**EXERCISE**
With the pictures omitted, please transcribe exactly the lines beginning at the one that contains "Figure 1. Effects" and ending with the last line of the records below.

**DATASET CONTENT**
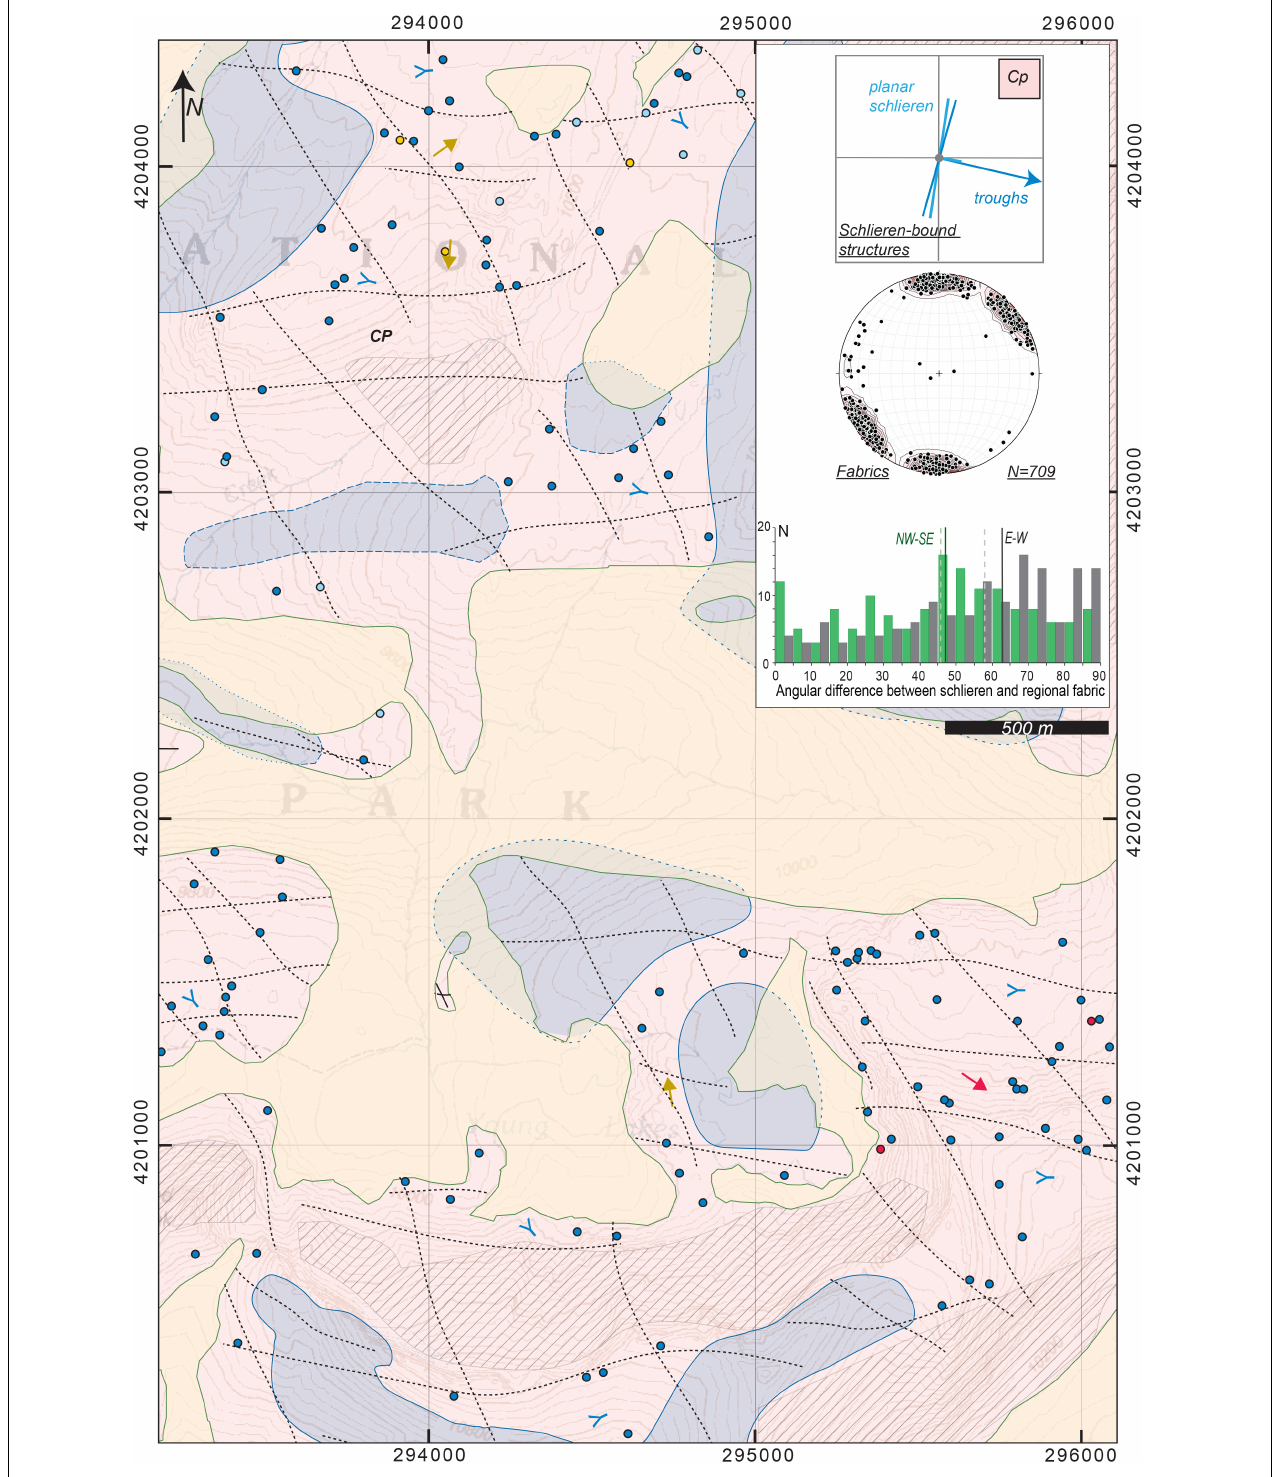
FIGURE 7 | Magmatic structures field data summary of the Young Lakes area, NE quadrant. Bold lines mark major unit contacts. Hatching indicates unmapped areas. The trend of steeply dipping (70 ◦ –90 ◦ ) magmatic foliations is shown by dashed lines. Magmatic lineations are steeply plunging, regardless of the strike of the foliation. The locations of different schlieren-bound structures are shown by colored dots (see key in Figure 6 ). Y or arrow symbols are oriented in the direction of measured migration/younging. Inset box shows the domain-scale magmatic foliation summary on a stereonet, and a summary of average younging/migration orientations shown with arrows. For Glen Aulin and Young Lakes domains, angular difference measurements between the foliations and schlieren are shown as a histogram in the inset box, color-coded by fabric type. CP-Cathedral Peak granodiorite. Co-ordinate system used: UTM NAD27 zone 11S.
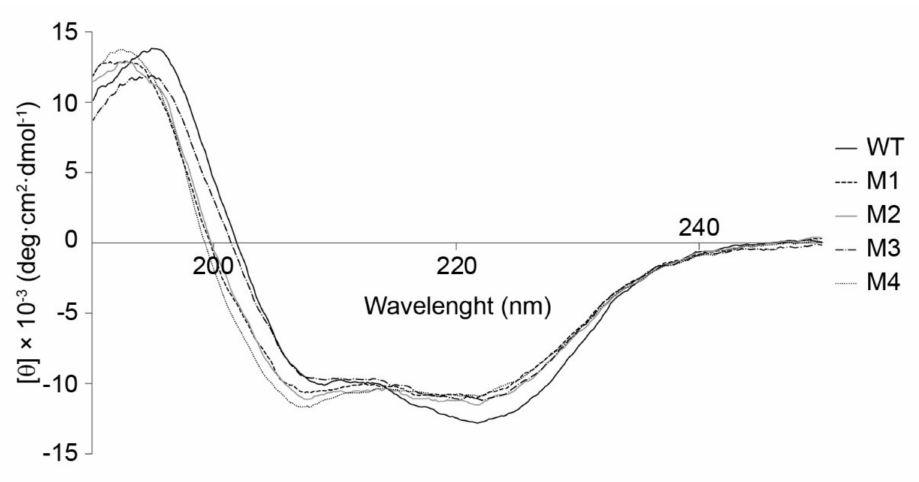
Figure 2. The CD spectra of cytochrome c (WT) and its mutant variants (M1-T78N/K79Y/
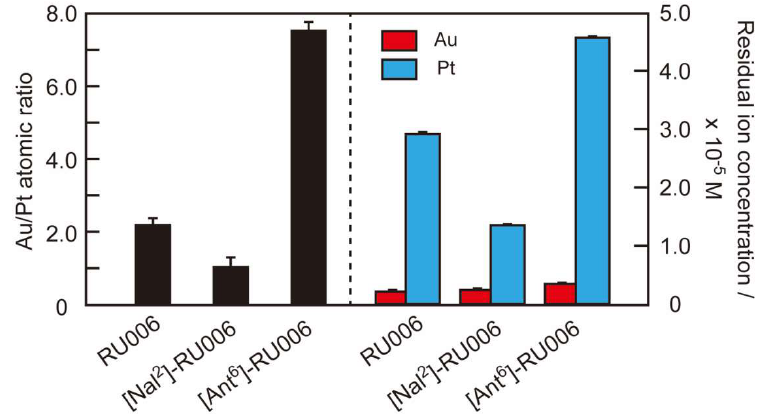
Figure 4. Gold/platinum (Au/Pt) atomic ratios of the metallic precipitates determined by energy- dispersive X-ray spectroscopy-scanning electron microscopy (EDS-SEM) (left axis) and residual metal ion concentrations in the supernatants determined by inductively coupled plasma-optical emission spectroscopy (ICP-OES) (right axis) with the peptides RU006, (NaI 2 )-RU006 and (Ant 6 )-RU006). Samples were separated by centrifuging the reaction mixtures of peptides and metal ions (HAuCl 4 + H 2 PtCl 6 ). (Peptide) = 2.0 × 10 −4 M and (HAuCl 4 ) = (H 2 PtCl 6 ) = 5.0 × 10 −5 M in water. Each reaction was conducted at 40 °C for 24 h in the dark (mean ± SD, n = 3).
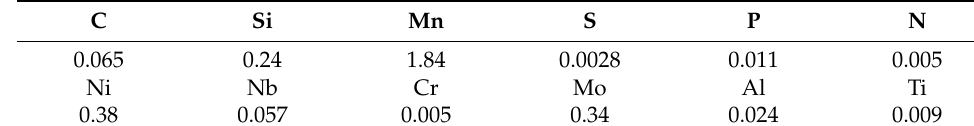
Table 2. Chemical composition of X80 base metal steel (wt%).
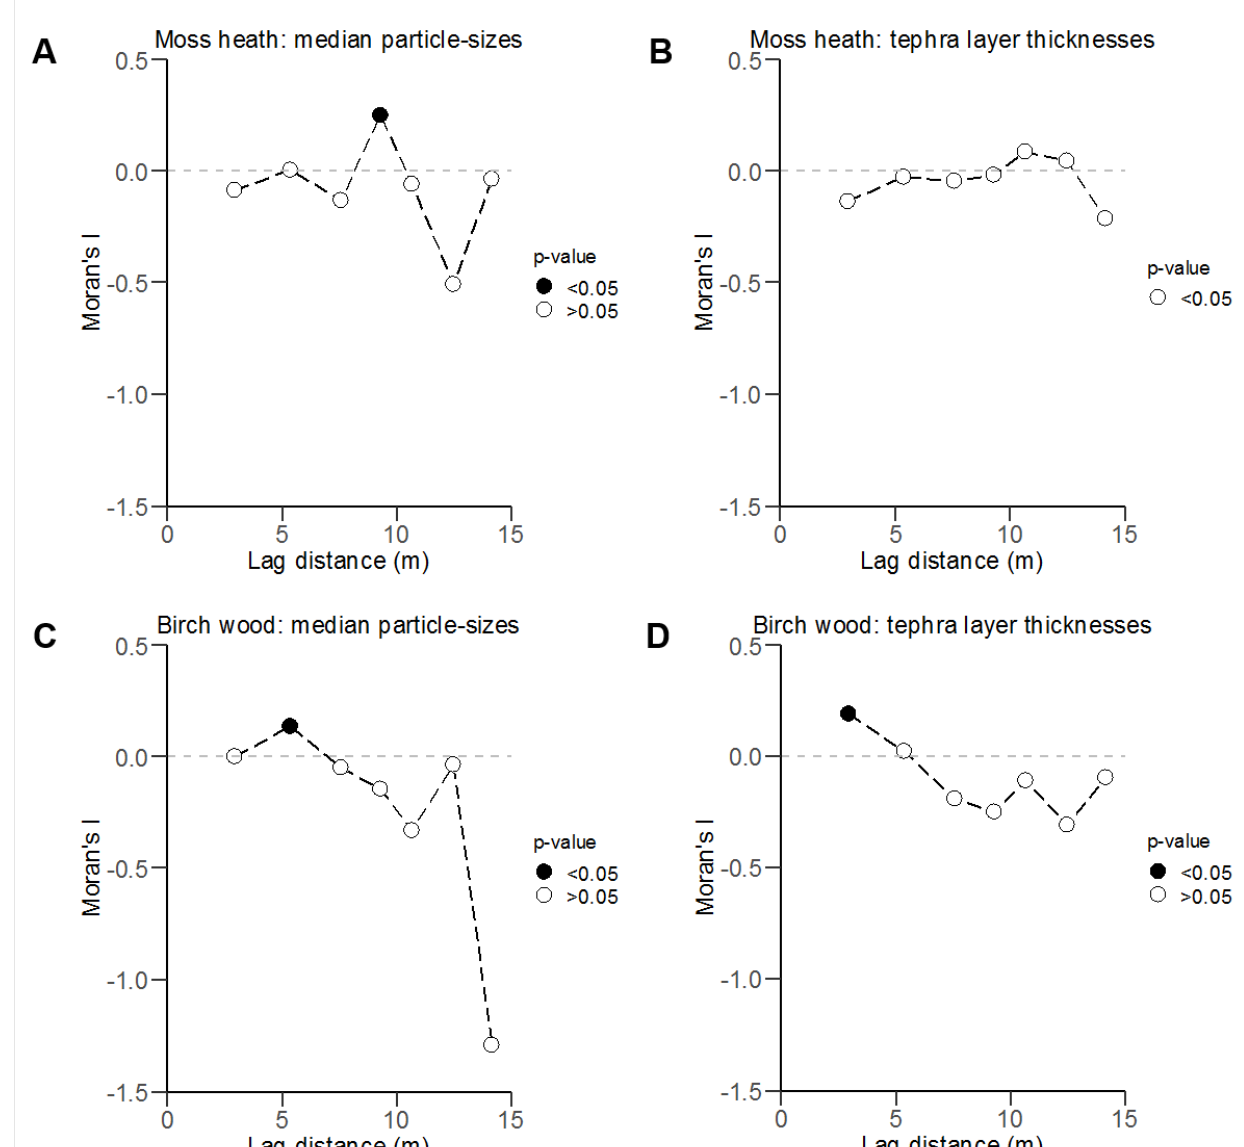
Figure 6: Correlograms showing the Moran’s I value and p-values at different distance separations for measurements of the G2011 tephra at Fossdalur. [A] Median particle-sizes in moss heath, [B] layer thicknesses in moss heath, [C] median particle- sizes in birch woodland, and [D] layer thicknesses in birch woodland. Black points indicate significant spatial autocorrelation ( p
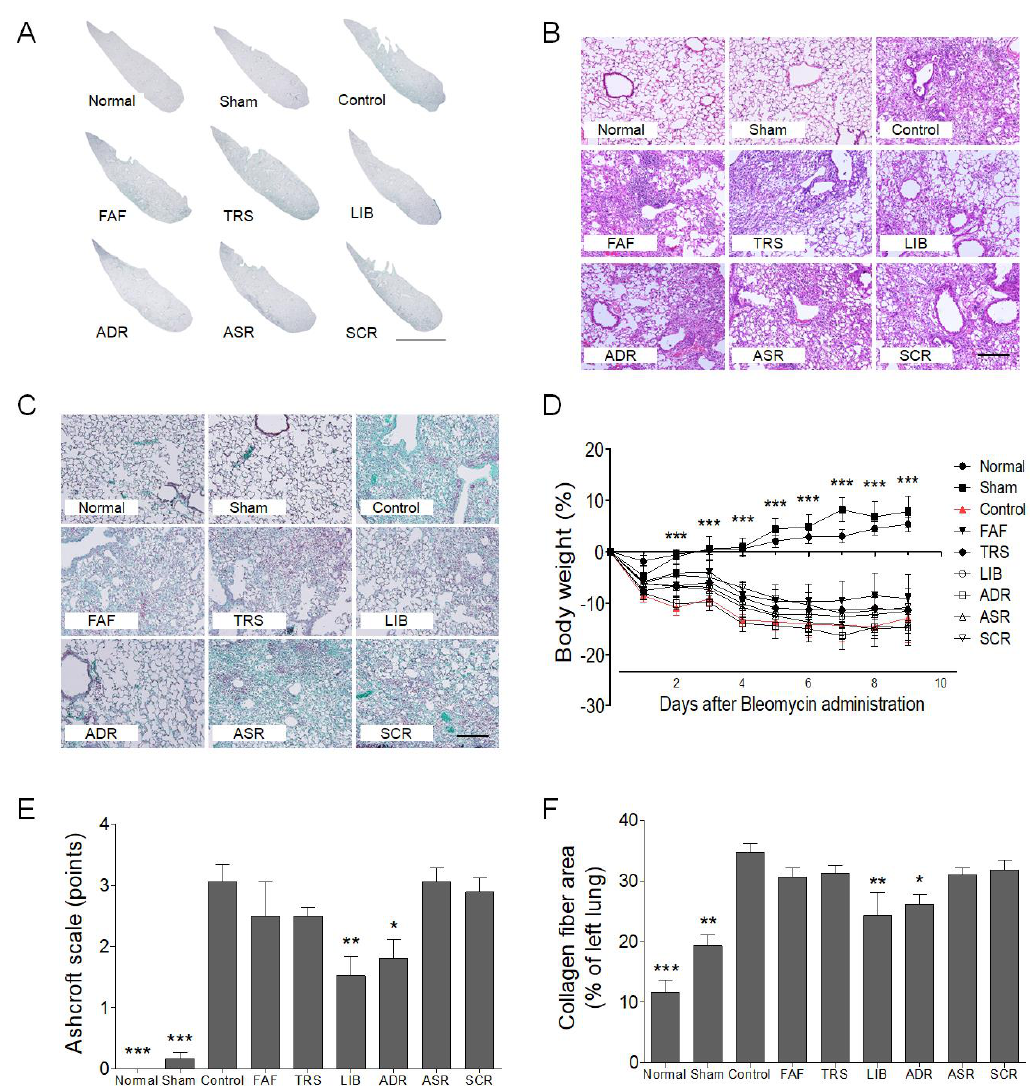
Figure 1. Effects of herbal medicines used to treat pulmonary fibrosis on Masson’s trichrome-stained left lung (10×, A ), Hematoxylin-Eosin-stained lung sections (200×, B ), Masson’s trichrome-stained lung sections (200×, C ), body weight ( D ), Ashcroft score ( E ), and collagen fiber area of left lung ( F ). Scale bars are 1 mm ( A ) and 400 μm ( B,C ), respectively. FAF, Farfarae Flos; TRS, Trichosanthis Semen; LIB, Lilii Bulbus; ADR, Adenophorae Radix; ASR, Asteris Radix; SCR, Scrophulariae Radix. * represents statistical differences from control group (* p < 0.05, ** p < 0.01, *** p < 0.001). Eleven days after lung fibrosis, the number of total cells, macrophages, and lymphocytes in BALF of the control group increased compared to that in normal and sham groups ( p < 0.001). All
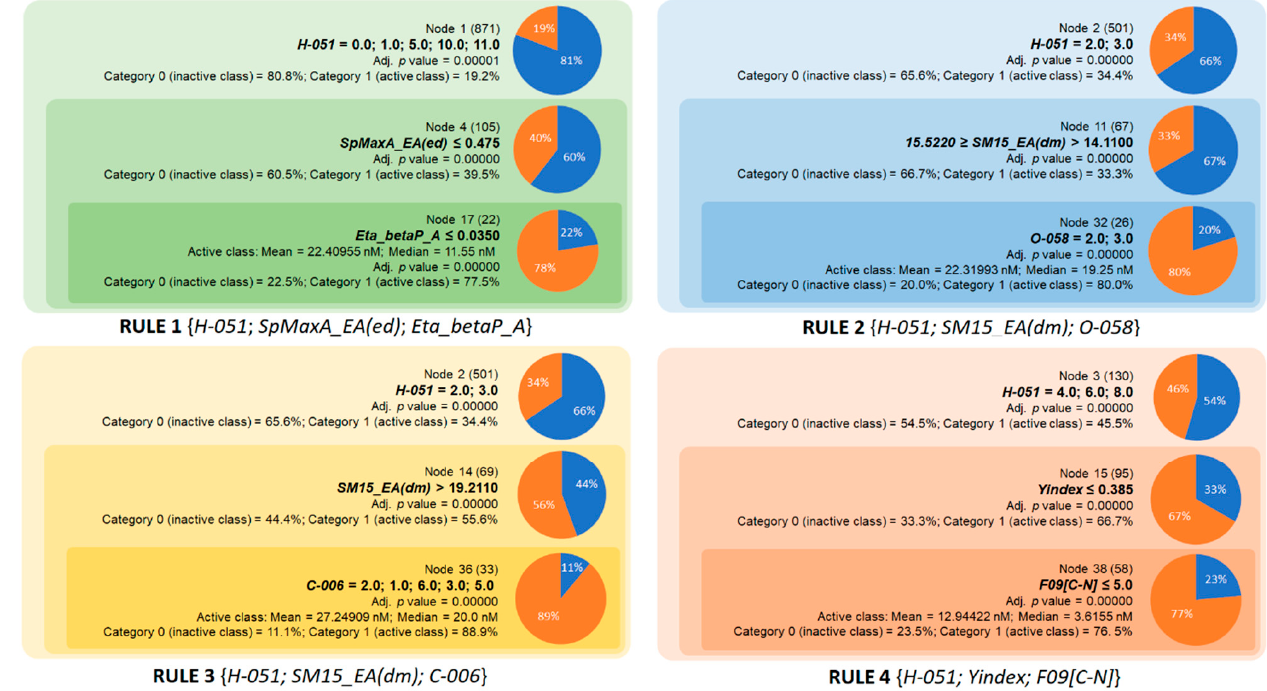
Figure 2. Overview of the four chemical rules elaborated in the current study and applied to predict AChE inhibition. Table 3. Molecular descriptors included in the four AChE rules.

**ANSWER TO THE PROBLEM**
Figure 1. Effects of herbal medicines used to treat pulmonary fibrosis on Masson’s trichrome-stained left lung (10×, A ), Hematoxylin-Eosin-stained lung sections (200×, B ), Masson’s trichrome-stained lung sections (200×, C ), body weight ( D ), Ashcroft score ( E ), and collagen fiber area of left lung ( F ). Scale bars are 1 mm ( A ) and 400 μm ( B,C ), respectively. FAF, Farfarae Flos; TRS, Trichosanthis Semen; LIB, Lilii Bulbus; ADR, Adenophorae Radix; ASR, Asteris Radix; SCR, Scrophulariae Radix. * represents statistical differences from control group (* p < 0.05, ** p < 0.01, *** p < 0.001). Eleven days after lung fibrosis, the number of total cells, macrophages, and lymphocytes in BALF of the control group increased compared to that in normal and sham groups ( p < 0.001). All
Figure 2. Overview of the four chemical rules elaborated in the current study and applied to predict AChE inhibition. Table 3. Molecular descriptors included in the four AChE rules.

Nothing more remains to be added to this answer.